Many researchers have analyzed dividend signaling effect, based on different models, and they have found almost the same results. H. DeAngelo et al. (1996), U. S. Dhillon et al (2003) and K. Harada and P. Nguyen (2005) have found a significant positive association between dividend increases announcement and stock price, contrary to K.P. Fuller (2003) that has found a significant negative association between dividend increases announcement and stock price response.
Other researchers have examined how special dividend announcement affects stock price. Brickley (1983) and H. DeAngelo et al. (2000) have resulted that stock market typically reacts favorably to the declaration of a special dividend, holding the regular dividend constant. Furthermore they have found that the stock market response averages approximately 1%, both when firms increase specials and when they reduce them to a still-positive level. Overall, their data indicate that although special dividends generally convey good news to investors, any such signaling content is typically small.

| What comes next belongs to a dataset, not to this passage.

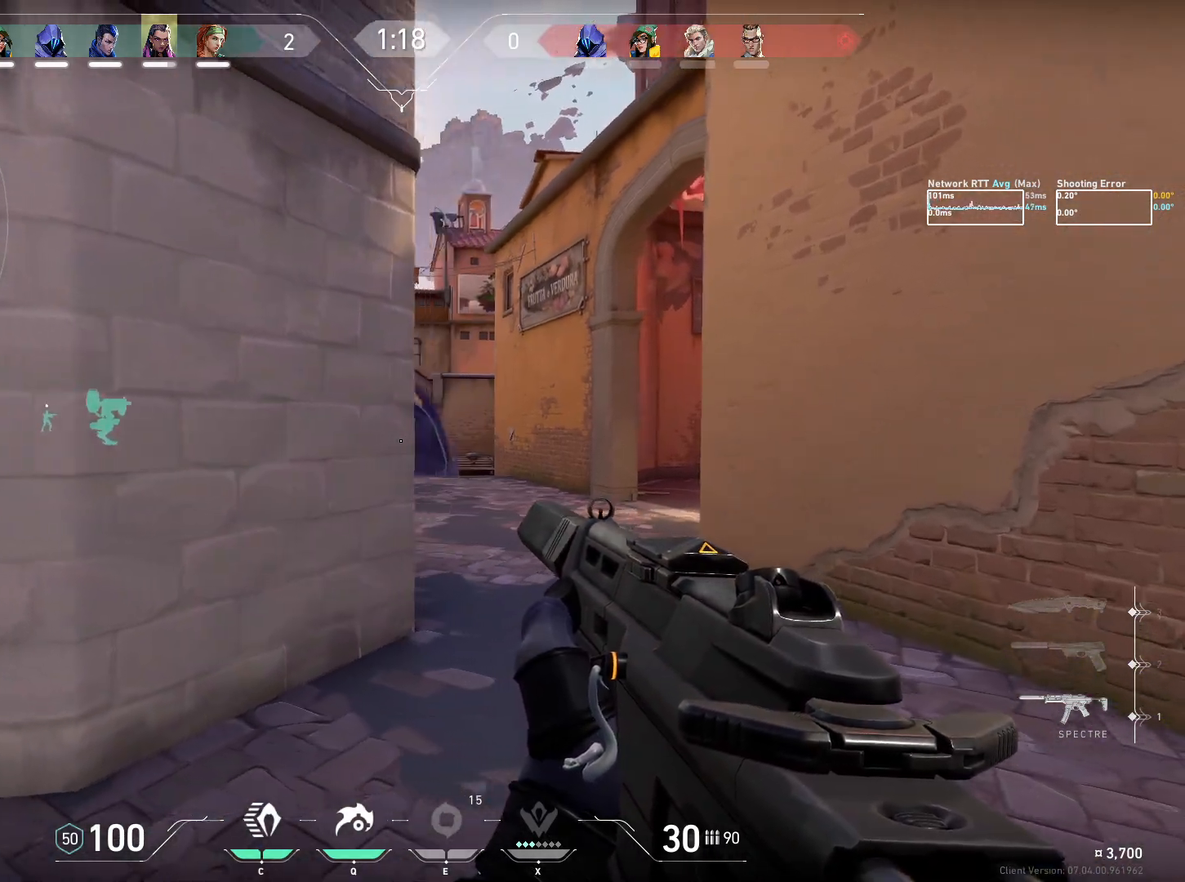
{"keys": ["ctrl", "d", "w"], "mouse": [], "events": [[200, "w", "down"]]}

To assume, the signaling models that have been chosen predict a positive relationship between dividend (regular and special) changes and stock price reaction to the announcement. The results are related with the financial literature, which provides extensive evidence that stock prices react to dividend changes. Even though a great number of researchers have resulted a positive association between the two factors, there is a researcher that has supported a negative association between the factors and that has led some analysts to question the signaling role of dividends. Analysts claim that dividend signaling is a very important issue and that it is related with other factors too. For example, the greater the number of informed traders active in a firm’s stock, the less likely it is that the firm needs to signal its intrinsic value. To conclude, analysts must continue to study the dividend signaling effect and more specifically to examine other significant factors associated with dividend announcement.